**Material provided**.

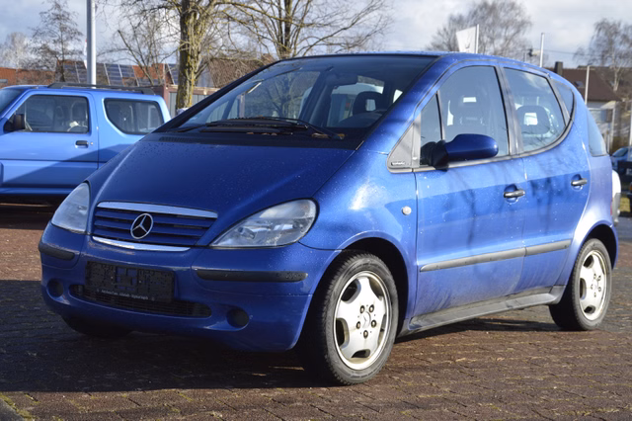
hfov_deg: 33.4
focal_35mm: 60
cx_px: 316
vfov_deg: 22.6
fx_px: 1053
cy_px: 210
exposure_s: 1/200
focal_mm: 40
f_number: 7.1
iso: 100
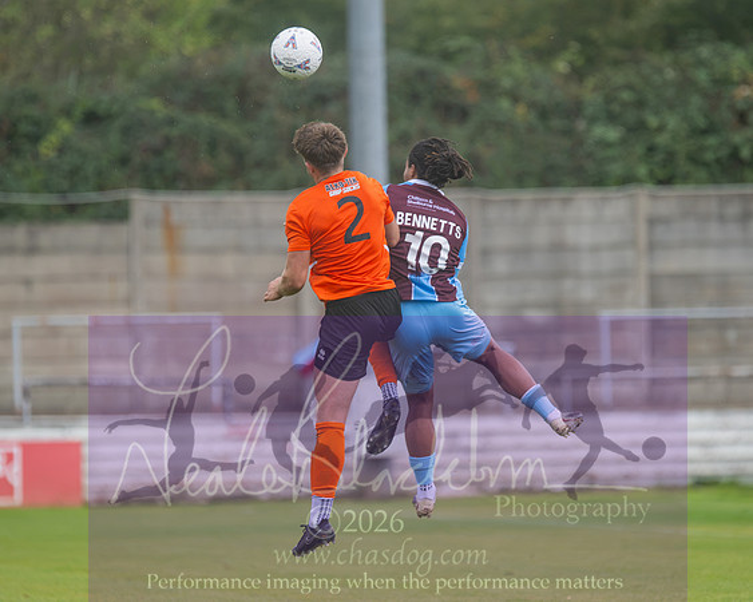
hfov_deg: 3.8
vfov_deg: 3.1
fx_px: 11267
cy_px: 356
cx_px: 416
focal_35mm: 506
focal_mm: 300
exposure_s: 1/1250
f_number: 2.8
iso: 400
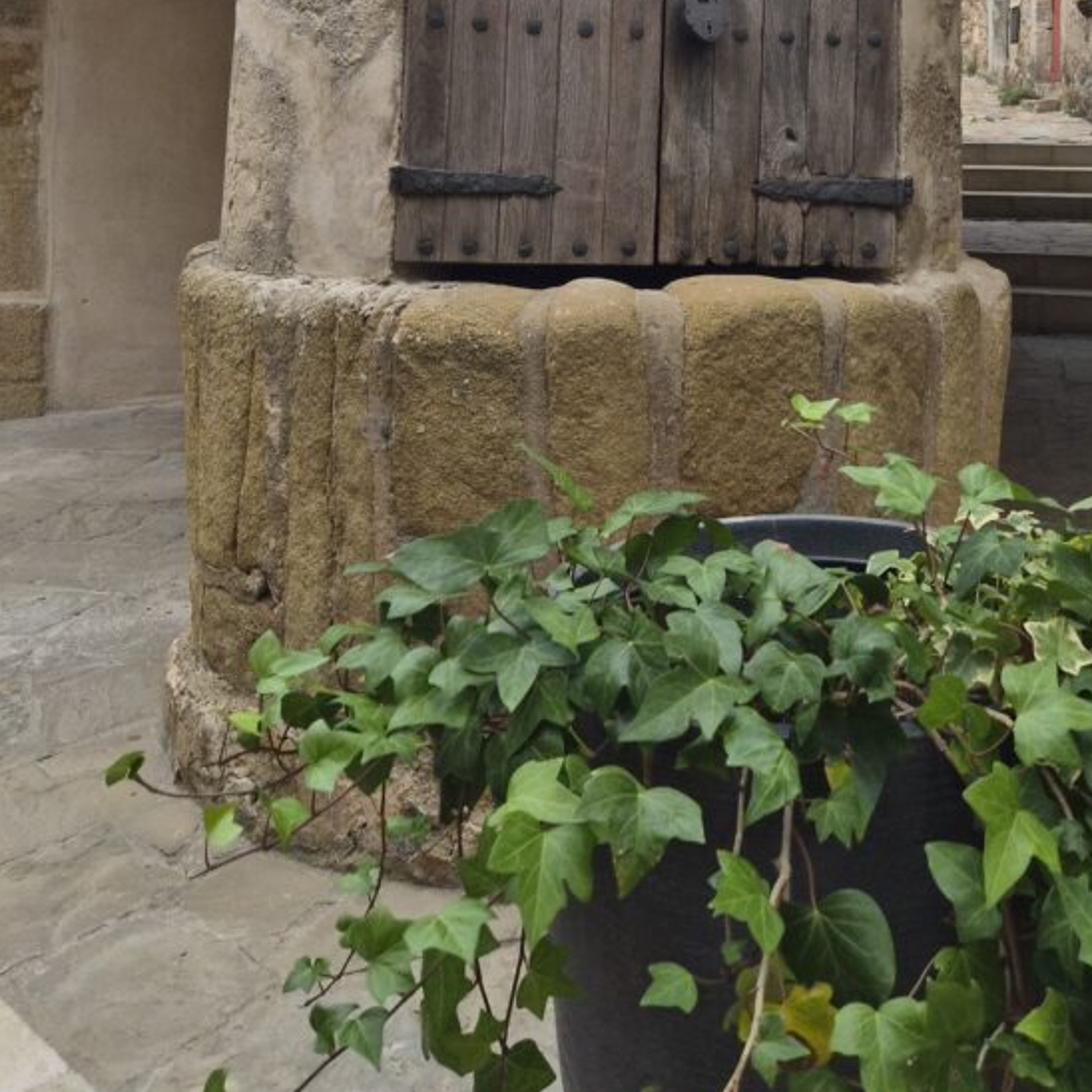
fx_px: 1356
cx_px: 731
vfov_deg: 40.4
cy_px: 98
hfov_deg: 43.2
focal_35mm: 38
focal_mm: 5.4
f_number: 1.8
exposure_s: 1/2944
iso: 80
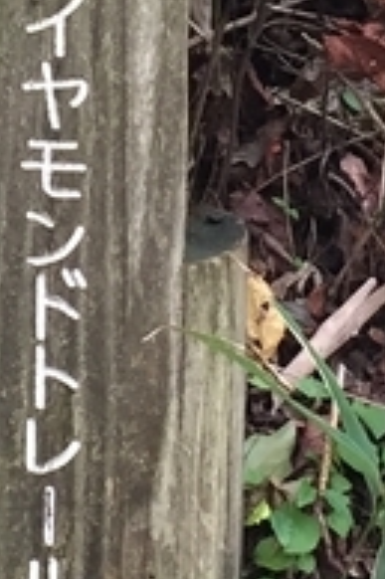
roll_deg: +1.1
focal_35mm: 187
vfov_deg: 10.8
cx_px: 81
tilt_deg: -5.2
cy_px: -143
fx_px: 3005
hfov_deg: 7.3
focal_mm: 4.15
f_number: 2.2
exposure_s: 1/30
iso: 80
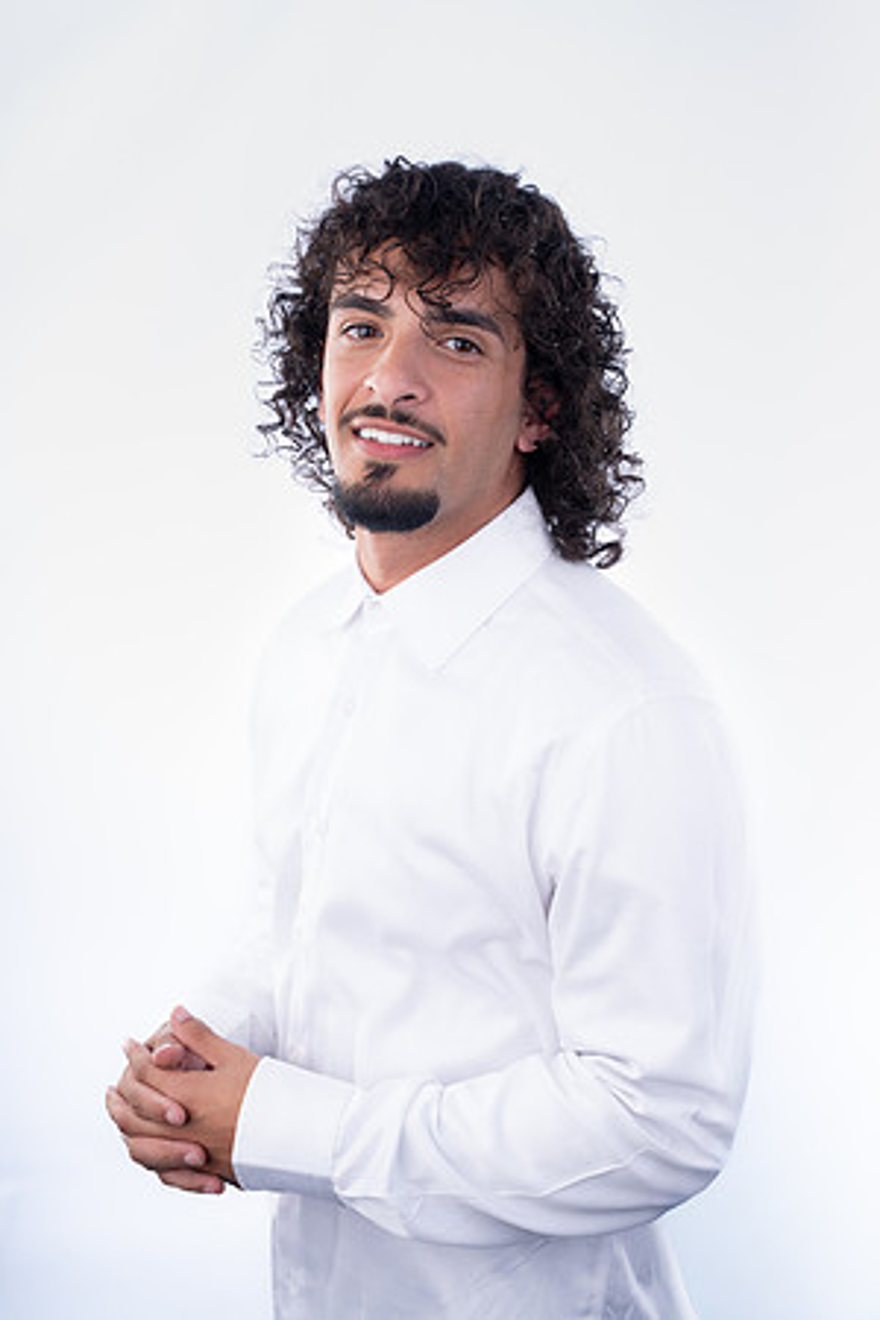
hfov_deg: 24.6
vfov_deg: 36.2
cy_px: 660
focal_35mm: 55
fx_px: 2017
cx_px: 440
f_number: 8
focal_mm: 55
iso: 100
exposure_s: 1/200
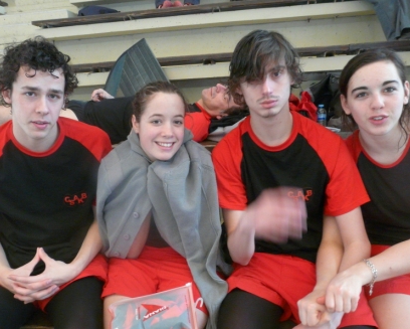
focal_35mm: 30
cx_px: 195
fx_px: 364
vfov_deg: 48.5
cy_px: 168
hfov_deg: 58.7
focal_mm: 4.6
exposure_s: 1/50
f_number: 2.8
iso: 400
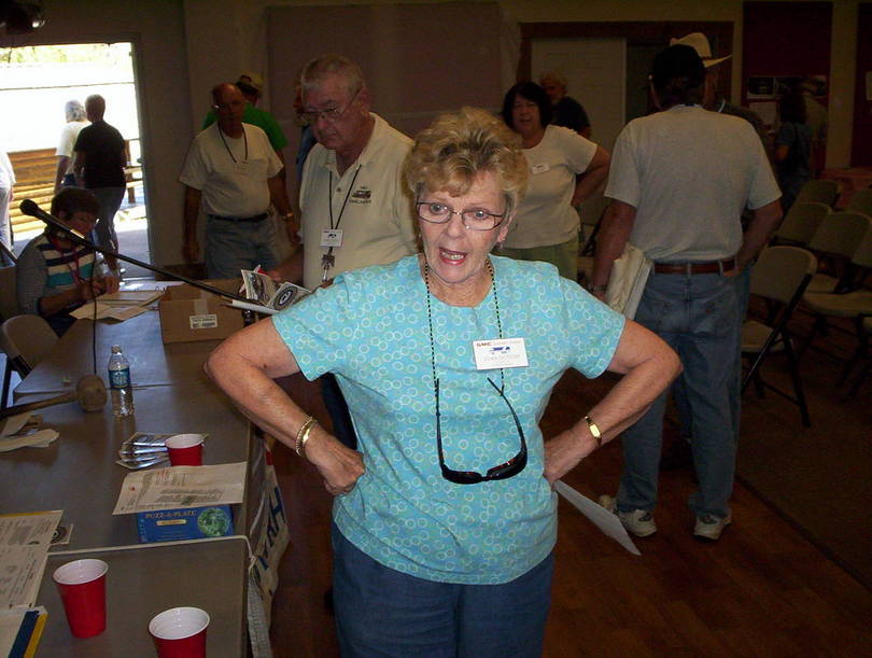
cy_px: 329
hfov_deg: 48.9
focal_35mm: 38
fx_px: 959
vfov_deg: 37.8
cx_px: 436
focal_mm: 4.99
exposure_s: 1/60
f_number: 4.5
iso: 140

**Exercise prompt**.
Only those lines from the one containing "exposure_s: 1/2944" to the end of the material above, retyped exactly and without pictures, belong in your reply.

**Task result**.
exposure_s: 1/2944
iso: 80
roll_deg: +1.1
focal_35mm: 187
vfov_deg: 10.8
cx_px: 81
tilt_deg: -5.2
cy_px: -143
fx_px: 3005
hfov_deg: 7.3
focal_mm: 4.15
f_number: 2.2
exposure_s: 1/30
iso: 80
hfov_deg: 24.6
vfov_deg: 36.2
cy_px: 660
focal_35mm: 55
fx_px: 2017
cx_px: 440
f_number: 8
focal_mm: 55
iso: 100
exposure_s: 1/200
focal_35mm: 30
cx_px: 195
fx_px: 364
vfov_deg: 48.5
cy_px: 168
hfov_deg: 58.7
focal_mm: 4.6
exposure_s: 1/50
f_number: 2.8
iso: 400
cy_px: 329
hfov_deg: 48.9
focal_35mm: 38
fx_px: 959
vfov_deg: 37.8
cx_px: 436
focal_mm: 4.99
exposure_s: 1/60
f_number: 4.5
iso: 140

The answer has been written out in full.